TxGNN was compared with eight state-of-the-art methods, including a natural-language processing model, BioBERT, GNN methods like HGT and HAN, and network medicine statistical techniques. Under the standard benchmarking strategy, where diseases in the test set already had some indications or contraindications during training, TxGNN outperformed the strongest method, HAN, by a margin of 4.3% in AUPRC (Area Under Precision-Recall Curve) for indications.

Next, the team evaluated models under zero-shot repurposing, wherein models were required to predict therapeutic candidates for diseases lacking treatments. In this case, TxGNN showed a 49.2% increase in AUPRC for drug indications and 35.1% for contraindications compared to the next-best model.

These gains are particularly significant because conventional models struggle in zero-shot settings, where no prior drug-disease relationships are available for training. TxGNN was also evaluated in stringent settings across nine disease areas, achieving AUPRC gains ranging from 0.5% to 59.3% for drug indications and 11.8% to 35.6% for contraindications.

Under this scenario, TxGNN exhibited consistent performance improvements over existing models, with AUPRC gains ranging from 0.5% to 59.3% for drug indications and 11.8% to 35.6% for contraindications. Further, a pilot study was conducted with scientists and clinicians. Participants included two pharmacists, five clinicians, and five clinical researchers. They were asked to assess 16 TxGNN predictions, 12 of which were accurate.

Participants’ exploration time, assessment accuracy, and confidence scores for each prediction were recorded. They significantly improved in confidence and accuracy when predictions were provided with explanations. Moreover, in interviews and questionnaires administered post-task, participants reported greater satisfaction with the TxGNN Explainer, with 91.6% of participants agreeing that TxGNN predictions and explanations were valuable.

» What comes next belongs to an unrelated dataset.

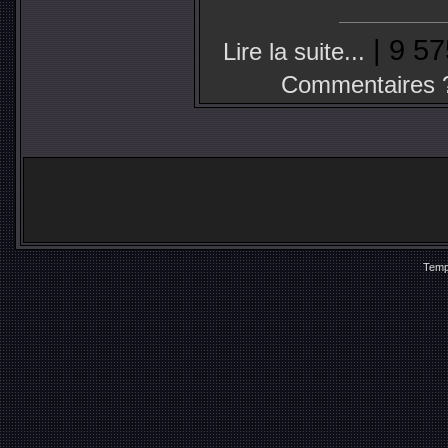
| 9 57
Lire la suite...
Commentaires 
Temp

In contrast, 75% disagreed, relying on TxGNN predictions without explanations. Next, the team evaluated whether predicted drugs and their explanations align with medical reasoning for the following rare diseases: Kleefstra’s syndrome, Ehlers-Danlos syndrome, and nephrogenic syndrome of inappropriate antidiuresis (NSIAD).

This evaluation protocol included three stages. First, a human expert queried TxGNN to identify potential repurposable drugs. Next, TxGNN Explainer was queried to illustrate why the drug was considered. In the third stage, independent medical evidence was analyzed to verify TxGNN predictions and explanations.

The model identified zolpidem, tretinoin, and amyl nitrite for Kleefstra’s syndrome, Ehlers-Danlos syndrome, and NSIAD, respectively. In all cases, TxGNN explanations were consistent with medical evidence.

Real-world validation through EMRs

The researchers curated a cohort of over 1.2 million adults with at least one drug prescription and disease using electronic medical records (EMRs) from a health system and measured the enrichment of drug-disease co-occurrence. This validation aligns the predictions of TxGNN with real-world clinical use.

Enrichment was estimated as the ratio of odds of using a drug for a disease to those of using it for other diseases. Overall, 619,200 log(odds ratio) [log(OR)] values were derived. TxGNN generated a ranked list of therapeutic candidates for each EMR-phenotyped disease.

Drugs related to the disease were omitted, and the new candidate drugs were classified as top-ranked, top five, top 5%, and bottom 50%. The top-ranked predicted drugs had about 107% higher log(OR) values on average than the mean log(OR) of the bottom 50% predictions, indicating that TxGNN’s predictions align well with off-label prescriptions made by clinicians.

Conclusions

Together, the study developed TxGNN for zero-shot drug repurposing that specifically targets diseases with limited data and therapeutic options. TxGNN consistently outperforms existing methods by offering multi-hop interpretable explanations for its predictions, which enhances trust and usability in clinical workflows. Besides, predicted drugs match human experts’ medical consensus and align with off-label prescription rates in EMRs.

TxGNN’s multi-hop interpretable explanations provide a new level of transparency, fostering trust and enhancing the model’s integration into clinical workflows.